In conclusion, the significance of UCLA study lies in its detailed exploration of how cancer treatments like chemotherapy and radiation can accelerate biological aging, specifically through their effects on immune cell gene expression. For breast cancer survivors, this research sheds light on why many experience age-related health challenges earlier than expected, even after they’re considered cancer-free. By pinpointing specific aging markers, such as p16^INK4a and pro-inflammatory gene expressions, the study provides a concrete molecular basis for the symptoms and health risks often seen in survivors. This insight is vital because it moves beyond traditional cancer care, urging a more comprehensive approach that includes monitoring and potentially mitigating the long-term effects of accelerated aging. We believe the implications of the findings of Professor Julienne Bower and her colleagues extend to improving survivorship care. Understanding that cancer treatments can alter biological aging allows healthcare providers to develop proactive, individualized plans for survivors, aimed not only at preventing cancer recurrence but also at addressing and managing age-related health risks. If aging markers like those identified in this study can be routinely monitored, clinicians could offer early interventions to manage or even counteract the accelerated aging caused by cancer treatments.
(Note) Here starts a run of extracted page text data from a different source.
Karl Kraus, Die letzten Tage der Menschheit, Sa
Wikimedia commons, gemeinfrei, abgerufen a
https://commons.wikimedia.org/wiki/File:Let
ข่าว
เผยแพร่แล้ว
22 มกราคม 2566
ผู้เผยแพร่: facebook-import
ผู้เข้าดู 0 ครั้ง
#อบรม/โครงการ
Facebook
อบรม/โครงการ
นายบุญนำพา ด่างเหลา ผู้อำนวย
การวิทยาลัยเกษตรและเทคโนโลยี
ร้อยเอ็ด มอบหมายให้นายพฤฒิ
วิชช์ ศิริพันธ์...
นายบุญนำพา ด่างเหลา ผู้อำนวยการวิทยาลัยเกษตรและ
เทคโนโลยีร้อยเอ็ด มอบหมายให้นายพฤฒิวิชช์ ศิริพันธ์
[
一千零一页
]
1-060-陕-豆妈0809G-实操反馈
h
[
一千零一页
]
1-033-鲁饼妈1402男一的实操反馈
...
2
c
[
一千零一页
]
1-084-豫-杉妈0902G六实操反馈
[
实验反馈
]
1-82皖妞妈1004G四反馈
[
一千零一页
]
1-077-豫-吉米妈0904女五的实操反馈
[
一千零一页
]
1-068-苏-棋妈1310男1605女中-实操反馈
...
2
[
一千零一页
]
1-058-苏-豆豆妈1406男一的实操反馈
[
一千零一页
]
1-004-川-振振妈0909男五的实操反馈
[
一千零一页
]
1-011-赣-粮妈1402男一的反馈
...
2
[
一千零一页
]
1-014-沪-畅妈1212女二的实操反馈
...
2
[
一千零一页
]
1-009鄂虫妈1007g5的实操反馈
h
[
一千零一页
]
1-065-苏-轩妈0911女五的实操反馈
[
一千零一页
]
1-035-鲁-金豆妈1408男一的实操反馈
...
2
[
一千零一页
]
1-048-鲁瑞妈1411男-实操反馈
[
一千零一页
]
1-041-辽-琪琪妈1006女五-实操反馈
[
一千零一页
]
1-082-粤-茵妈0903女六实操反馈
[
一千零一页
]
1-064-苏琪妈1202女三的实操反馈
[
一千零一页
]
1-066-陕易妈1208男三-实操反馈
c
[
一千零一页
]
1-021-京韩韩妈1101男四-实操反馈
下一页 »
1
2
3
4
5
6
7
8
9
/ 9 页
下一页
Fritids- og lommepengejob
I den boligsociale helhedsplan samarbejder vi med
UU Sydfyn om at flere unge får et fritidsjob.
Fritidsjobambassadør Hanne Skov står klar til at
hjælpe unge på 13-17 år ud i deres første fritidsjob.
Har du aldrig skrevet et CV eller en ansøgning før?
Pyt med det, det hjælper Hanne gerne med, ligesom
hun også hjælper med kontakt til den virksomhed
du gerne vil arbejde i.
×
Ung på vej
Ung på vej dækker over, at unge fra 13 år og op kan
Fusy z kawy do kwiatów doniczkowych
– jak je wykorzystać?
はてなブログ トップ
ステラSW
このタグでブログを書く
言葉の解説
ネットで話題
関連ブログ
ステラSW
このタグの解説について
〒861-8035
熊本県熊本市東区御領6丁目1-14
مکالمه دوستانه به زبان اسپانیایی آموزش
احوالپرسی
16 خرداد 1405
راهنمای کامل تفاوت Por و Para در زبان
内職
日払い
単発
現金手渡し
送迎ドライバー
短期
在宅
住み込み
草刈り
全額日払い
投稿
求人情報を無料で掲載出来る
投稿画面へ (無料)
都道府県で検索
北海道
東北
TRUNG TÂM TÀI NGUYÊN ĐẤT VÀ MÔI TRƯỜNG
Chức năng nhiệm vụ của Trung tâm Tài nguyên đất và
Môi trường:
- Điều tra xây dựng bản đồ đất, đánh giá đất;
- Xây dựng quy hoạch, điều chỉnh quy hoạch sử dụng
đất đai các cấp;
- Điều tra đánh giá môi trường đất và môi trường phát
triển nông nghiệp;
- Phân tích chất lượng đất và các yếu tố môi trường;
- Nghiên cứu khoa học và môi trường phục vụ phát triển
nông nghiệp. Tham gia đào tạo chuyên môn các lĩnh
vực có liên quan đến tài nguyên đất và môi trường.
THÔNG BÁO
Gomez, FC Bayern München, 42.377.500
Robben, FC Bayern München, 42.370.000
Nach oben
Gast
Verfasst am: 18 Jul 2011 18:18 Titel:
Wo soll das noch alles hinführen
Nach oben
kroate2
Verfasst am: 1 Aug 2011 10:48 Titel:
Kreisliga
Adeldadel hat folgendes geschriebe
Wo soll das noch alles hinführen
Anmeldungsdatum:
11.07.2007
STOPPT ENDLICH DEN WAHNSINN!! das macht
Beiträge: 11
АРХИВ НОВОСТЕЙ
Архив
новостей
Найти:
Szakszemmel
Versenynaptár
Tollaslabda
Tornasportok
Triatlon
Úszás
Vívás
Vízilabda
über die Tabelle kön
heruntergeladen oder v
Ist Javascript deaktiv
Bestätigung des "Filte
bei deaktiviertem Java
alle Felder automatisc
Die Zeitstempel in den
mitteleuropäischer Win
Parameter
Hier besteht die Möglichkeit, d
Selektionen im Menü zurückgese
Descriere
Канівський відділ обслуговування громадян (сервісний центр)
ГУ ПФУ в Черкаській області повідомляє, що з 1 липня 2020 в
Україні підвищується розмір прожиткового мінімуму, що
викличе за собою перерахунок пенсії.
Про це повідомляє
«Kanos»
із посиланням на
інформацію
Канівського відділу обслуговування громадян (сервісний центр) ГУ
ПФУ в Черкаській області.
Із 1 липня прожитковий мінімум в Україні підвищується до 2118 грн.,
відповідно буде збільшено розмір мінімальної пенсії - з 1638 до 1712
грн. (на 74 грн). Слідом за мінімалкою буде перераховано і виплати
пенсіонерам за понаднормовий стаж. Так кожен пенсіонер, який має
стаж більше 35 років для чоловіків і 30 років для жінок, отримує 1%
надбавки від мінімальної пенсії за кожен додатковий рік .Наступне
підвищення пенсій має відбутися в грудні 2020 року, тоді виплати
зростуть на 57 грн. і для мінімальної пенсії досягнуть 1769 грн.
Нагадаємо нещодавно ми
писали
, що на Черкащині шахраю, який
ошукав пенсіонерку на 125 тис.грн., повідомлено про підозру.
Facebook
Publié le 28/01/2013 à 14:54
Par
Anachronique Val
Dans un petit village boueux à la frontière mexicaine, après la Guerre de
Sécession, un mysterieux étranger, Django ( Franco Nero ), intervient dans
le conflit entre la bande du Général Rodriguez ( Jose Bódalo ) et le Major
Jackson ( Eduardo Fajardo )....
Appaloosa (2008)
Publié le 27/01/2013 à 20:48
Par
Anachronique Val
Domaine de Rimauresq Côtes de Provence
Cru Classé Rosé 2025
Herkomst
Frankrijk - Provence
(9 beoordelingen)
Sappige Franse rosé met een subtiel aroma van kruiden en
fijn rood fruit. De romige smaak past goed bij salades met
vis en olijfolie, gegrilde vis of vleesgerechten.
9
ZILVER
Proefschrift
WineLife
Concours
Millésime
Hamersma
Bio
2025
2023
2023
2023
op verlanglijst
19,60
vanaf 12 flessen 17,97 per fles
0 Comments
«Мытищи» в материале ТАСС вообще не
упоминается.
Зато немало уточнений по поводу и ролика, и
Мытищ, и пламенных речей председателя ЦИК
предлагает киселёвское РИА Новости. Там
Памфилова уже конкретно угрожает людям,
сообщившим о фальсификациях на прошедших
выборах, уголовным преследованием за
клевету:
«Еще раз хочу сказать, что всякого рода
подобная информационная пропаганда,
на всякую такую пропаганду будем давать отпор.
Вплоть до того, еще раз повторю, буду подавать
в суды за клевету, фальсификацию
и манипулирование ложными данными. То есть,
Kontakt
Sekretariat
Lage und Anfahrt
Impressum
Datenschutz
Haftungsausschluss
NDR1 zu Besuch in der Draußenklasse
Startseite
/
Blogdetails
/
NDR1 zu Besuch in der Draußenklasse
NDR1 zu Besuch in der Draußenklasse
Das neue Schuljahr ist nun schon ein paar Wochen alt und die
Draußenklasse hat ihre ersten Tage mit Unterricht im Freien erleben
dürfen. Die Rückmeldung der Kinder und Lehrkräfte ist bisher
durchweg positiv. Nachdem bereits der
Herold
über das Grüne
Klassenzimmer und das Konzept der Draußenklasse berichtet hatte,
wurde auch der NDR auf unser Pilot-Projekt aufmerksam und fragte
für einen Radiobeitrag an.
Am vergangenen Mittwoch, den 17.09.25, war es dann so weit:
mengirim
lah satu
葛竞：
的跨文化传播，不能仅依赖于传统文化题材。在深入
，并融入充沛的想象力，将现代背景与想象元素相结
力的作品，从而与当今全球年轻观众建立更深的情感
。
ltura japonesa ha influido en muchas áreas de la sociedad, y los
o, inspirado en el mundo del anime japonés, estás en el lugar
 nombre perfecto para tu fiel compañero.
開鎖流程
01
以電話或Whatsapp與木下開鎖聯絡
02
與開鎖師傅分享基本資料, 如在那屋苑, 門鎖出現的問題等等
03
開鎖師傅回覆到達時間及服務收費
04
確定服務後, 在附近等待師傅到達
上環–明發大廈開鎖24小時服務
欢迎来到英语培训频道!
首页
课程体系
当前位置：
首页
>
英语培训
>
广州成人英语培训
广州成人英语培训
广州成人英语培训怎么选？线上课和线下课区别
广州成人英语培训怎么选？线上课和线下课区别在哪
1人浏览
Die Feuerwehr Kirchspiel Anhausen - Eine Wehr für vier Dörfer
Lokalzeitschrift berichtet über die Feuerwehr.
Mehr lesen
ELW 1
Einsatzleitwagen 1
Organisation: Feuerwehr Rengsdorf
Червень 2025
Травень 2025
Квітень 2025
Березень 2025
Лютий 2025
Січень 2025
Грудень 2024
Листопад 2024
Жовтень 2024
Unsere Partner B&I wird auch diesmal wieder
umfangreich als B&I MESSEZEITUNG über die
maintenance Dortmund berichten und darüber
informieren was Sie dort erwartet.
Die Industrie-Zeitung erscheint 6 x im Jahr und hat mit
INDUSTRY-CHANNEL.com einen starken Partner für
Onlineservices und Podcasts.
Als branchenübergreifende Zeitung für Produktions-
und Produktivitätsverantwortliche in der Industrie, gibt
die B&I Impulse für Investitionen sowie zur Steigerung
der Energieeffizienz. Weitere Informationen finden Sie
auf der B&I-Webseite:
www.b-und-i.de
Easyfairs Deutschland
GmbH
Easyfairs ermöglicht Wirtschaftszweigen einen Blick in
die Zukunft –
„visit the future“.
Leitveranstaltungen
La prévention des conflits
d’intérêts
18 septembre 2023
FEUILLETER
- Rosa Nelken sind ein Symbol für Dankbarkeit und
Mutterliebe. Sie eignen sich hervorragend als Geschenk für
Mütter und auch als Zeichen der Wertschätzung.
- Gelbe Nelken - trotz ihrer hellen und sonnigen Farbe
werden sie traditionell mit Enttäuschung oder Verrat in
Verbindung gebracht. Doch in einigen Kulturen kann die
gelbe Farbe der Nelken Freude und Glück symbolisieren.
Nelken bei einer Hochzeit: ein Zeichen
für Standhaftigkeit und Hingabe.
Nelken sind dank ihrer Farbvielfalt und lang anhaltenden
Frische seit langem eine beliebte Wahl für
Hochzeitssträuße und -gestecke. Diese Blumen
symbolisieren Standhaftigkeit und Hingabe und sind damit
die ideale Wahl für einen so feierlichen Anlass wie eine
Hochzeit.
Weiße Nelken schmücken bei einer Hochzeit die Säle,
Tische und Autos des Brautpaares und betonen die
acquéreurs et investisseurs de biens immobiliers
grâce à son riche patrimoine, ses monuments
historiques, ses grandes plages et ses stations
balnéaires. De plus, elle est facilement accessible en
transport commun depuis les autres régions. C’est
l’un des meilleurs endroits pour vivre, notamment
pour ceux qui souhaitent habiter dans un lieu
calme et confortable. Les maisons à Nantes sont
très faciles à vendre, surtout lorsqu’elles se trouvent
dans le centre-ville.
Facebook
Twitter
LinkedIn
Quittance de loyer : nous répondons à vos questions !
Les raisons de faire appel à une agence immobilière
This would open doors to preventive measures that might reduce the incidence of age-related conditions, such as cardiovascular disease or cognitive decline, which many survivors face as they age. We also think the new research pushes forward the field of personalized medicine by suggesting that long-term care for cancer survivors should consider their biological age, not just their chronological age. Since biological age more accurately reflects an individual’s cellular and molecular health, incorporating it into patient assessments could refine survivorship care, helping clinicians make more informed decisions on health risks and lifestyle recommendations. Moreover, these findings highlight the potential for therapies aimed at reducing inflammation or cellular senescence to become part of standard care for cancer survivors, particularly those who have undergone intensive treatments known to impact aging processes.
Reference
Carroll JE, Crespi CM, Cole S, Ganz PA, Petersen L, Bower JE. Transcriptomic markers of biological aging in breast cancer survivors: a longitudinal study. J Natl Cancer Inst. 2024 Oct 8:djae201. doi: 10.1093/jnci/djae201.